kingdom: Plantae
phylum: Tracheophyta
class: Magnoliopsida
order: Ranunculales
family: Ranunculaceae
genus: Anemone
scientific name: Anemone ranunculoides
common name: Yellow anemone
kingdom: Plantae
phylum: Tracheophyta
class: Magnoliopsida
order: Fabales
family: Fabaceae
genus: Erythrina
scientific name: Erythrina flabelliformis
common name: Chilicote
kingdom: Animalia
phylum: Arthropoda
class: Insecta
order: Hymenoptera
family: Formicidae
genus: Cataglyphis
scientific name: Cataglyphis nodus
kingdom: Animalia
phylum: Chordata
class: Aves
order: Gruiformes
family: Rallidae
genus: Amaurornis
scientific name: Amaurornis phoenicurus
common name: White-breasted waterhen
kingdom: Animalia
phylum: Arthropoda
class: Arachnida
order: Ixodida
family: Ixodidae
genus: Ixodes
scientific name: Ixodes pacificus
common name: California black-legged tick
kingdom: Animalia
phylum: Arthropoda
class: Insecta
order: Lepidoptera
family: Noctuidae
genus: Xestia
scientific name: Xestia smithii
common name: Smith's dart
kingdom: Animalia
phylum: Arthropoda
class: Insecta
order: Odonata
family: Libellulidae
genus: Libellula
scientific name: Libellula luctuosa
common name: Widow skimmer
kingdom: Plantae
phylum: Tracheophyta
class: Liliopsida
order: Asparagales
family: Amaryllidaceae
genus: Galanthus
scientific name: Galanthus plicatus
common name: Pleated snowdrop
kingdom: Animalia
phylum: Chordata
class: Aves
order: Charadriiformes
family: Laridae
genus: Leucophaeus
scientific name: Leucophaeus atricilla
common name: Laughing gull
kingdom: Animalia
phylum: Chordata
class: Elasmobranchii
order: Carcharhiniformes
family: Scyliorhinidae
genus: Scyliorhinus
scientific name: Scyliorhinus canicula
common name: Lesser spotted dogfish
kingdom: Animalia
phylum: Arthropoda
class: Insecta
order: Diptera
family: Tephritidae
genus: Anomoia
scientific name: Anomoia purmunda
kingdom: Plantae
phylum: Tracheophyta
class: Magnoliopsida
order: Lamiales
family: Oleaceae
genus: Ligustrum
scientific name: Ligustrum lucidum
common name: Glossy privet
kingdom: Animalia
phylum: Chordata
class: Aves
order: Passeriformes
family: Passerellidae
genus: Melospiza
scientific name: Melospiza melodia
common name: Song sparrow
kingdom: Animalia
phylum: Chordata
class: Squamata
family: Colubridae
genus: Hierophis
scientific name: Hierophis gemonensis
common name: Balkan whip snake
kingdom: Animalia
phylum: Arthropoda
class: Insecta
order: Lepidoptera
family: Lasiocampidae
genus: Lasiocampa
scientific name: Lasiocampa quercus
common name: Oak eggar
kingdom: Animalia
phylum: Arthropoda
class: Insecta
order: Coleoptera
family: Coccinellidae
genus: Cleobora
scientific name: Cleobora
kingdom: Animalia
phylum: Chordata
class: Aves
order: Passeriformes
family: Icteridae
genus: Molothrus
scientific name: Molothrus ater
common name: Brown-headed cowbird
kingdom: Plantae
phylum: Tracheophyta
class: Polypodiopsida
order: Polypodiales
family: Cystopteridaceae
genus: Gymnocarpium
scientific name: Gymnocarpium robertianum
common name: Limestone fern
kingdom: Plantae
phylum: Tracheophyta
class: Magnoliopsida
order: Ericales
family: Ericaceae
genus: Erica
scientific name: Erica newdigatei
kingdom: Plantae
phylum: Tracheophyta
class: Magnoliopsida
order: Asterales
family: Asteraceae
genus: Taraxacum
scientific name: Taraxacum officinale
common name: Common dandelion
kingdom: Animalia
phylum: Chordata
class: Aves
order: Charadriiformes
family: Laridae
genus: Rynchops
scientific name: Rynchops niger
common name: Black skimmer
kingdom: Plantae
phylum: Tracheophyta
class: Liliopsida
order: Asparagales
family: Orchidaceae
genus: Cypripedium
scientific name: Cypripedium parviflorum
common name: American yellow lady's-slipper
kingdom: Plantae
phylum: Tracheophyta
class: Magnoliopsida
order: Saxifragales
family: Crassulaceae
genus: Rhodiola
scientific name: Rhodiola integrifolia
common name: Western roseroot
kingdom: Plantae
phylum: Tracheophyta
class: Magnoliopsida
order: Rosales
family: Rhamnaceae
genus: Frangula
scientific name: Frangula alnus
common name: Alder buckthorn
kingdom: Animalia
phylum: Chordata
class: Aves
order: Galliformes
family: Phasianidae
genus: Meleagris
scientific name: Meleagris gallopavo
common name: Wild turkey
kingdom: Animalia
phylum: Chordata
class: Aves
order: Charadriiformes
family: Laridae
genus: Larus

◆ ◆ ◆ ◆

* [GIVEN TASK]
Rewrite all of the material above, changing every "common name" to "vernacular name" and leaving everything else unchanged.

* [TASK RESPONSE]
kingdom: Plantae
phylum: Tracheophyta
class: Magnoliopsida
order: Ranunculales
family: Ranunculaceae
genus: Anemone
scientific name: Anemone ranunculoides
vernacular name: Yellow anemone
kingdom: Plantae
phylum: Tracheophyta
class: Magnoliopsida
order: Fabales
family: Fabaceae
genus: Erythrina
scientific name: Erythrina flabelliformis
vernacular name: Chilicote
kingdom: Animalia
phylum: Arthropoda
class: Insecta
order: Hymenoptera
family: Formicidae
genus: Cataglyphis
scientific name: Cataglyphis nodus
kingdom: Animalia
phylum: Chordata
class: Aves
order: Gruiformes
family: Rallidae
genus: Amaurornis
scientific name: Amaurornis phoenicurus
vernacular name: White-breasted waterhen
kingdom: Animalia
phylum: Arthropoda
class: Arachnida
order: Ixodida
family: Ixodidae
genus: Ixodes
scientific name: Ixodes pacificus
vernacular name: California black-legged tick
kingdom: Animalia
phylum: Arthropoda
class: Insecta
order: Lepidoptera
family: Noctuidae
genus: Xestia
scientific name: Xestia smithii
vernacular name: Smith's dart
kingdom: Animalia
phylum: Arthropoda
class: Insecta
order: Odonata
family: Libellulidae
genus: Libellula
scientific name: Libellula luctuosa
vernacular name: Widow skimmer
kingdom: Plantae
phylum: Tracheophyta
class: Liliopsida
order: Asparagales
family: Amaryllidaceae
genus: Galanthus
scientific name: Galanthus plicatus
vernacular name: Pleated snowdrop
kingdom: Animalia
phylum: Chordata
class: Aves
order: Charadriiformes
family: Laridae
genus: Leucophaeus
scientific name: Leucophaeus atricilla
vernacular name: Laughing gull
kingdom: Animalia
phylum: Chordata
class: Elasmobranchii
order: Carcharhiniformes
family: Scyliorhinidae
genus: Scyliorhinus
scientific name: Scyliorhinus canicula
vernacular name: Lesser spotted dogfish
kingdom: Animalia
phylum: Arthropoda
class: Insecta
order: Diptera
family: Tephritidae
genus: Anomoia
scientific name: Anomoia purmunda
kingdom: Plantae
phylum: Tracheophyta
class: Magnoliopsida
order: Lamiales
family: Oleaceae
genus: Ligustrum
scientific name: Ligustrum lucidum
vernacular name: Glossy privet
kingdom: Animalia
phylum: Chordata
class: Aves
order: Passeriformes
family: Passerellidae
genus: Melospiza
scientific name: Melospiza melodia
vernacular name: Song sparrow
kingdom: Animalia
phylum: Chordata
class: Squamata
family: Colubridae
genus: Hierophis
scientific name: Hierophis gemonensis
vernacular name: Balkan whip snake
kingdom: Animalia
phylum: Arthropoda
class: Insecta
order: Lepidoptera
family: Lasiocampidae
genus: Lasiocampa
scientific name: Lasiocampa quercus
vernacular name: Oak eggar
kingdom: Animalia
phylum: Arthropoda
class: Insecta
order: Coleoptera
family: Coccinellidae
genus: Cleobora
scientific name: Cleobora
kingdom: Animalia
phylum: Chordata
class: Aves
order: Passeriformes
family: Icteridae
genus: Molothrus
scientific name: Molothrus ater
vernacular name: Brown-headed cowbird
kingdom: Plantae
phylum: Tracheophyta
class: Polypodiopsida
order: Polypodiales
family: Cystopteridaceae
genus: Gymnocarpium
scientific name: Gymnocarpium robertianum
vernacular name: Limestone fern
kingdom: Plantae
phylum: Tracheophyta
class: Magnoliopsida
order: Ericales
family: Ericaceae
genus: Erica
scientific name: Erica newdigatei
kingdom: Plantae
phylum: Tracheophyta
class: Magnoliopsida
order: Asterales
family: Asteraceae
genus: Taraxacum
scientific name: Taraxacum officinale
vernacular name: Common dandelion
kingdom: Animalia
phylum: Chordata
class: Aves
order: Charadriiformes
family: Laridae
genus: Rynchops
scientific name: Rynchops niger
vernacular name: Black skimmer
kingdom: Plantae
phylum: Tracheophyta
class: Liliopsida
order: Asparagales
family: Orchidaceae
genus: Cypripedium
scientific name: Cypripedium parviflorum
vernacular name: American yellow lady's-slipper
kingdom: Plantae
phylum: Tracheophyta
class: Magnoliopsida
order: Saxifragales
family: Crassulaceae
genus: Rhodiola
scientific name: Rhodiola integrifolia
vernacular name: Western roseroot
kingdom: Plantae
phylum: Tracheophyta
class: Magnoliopsida
order: Rosales
family: Rhamnaceae
genus: Frangula
scientific name: Frangula alnus
vernacular name: Alder buckthorn
kingdom: Animalia
phylum: Chordata
class: Aves
order: Galliformes
family: Phasianidae
genus: Meleagris
scientific name: Meleagris gallopavo
vernacular name: Wild turkey
kingdom: Animalia
phylum: Chordata
class: Aves
order: Charadriiformes
family: Laridae
genus: Larus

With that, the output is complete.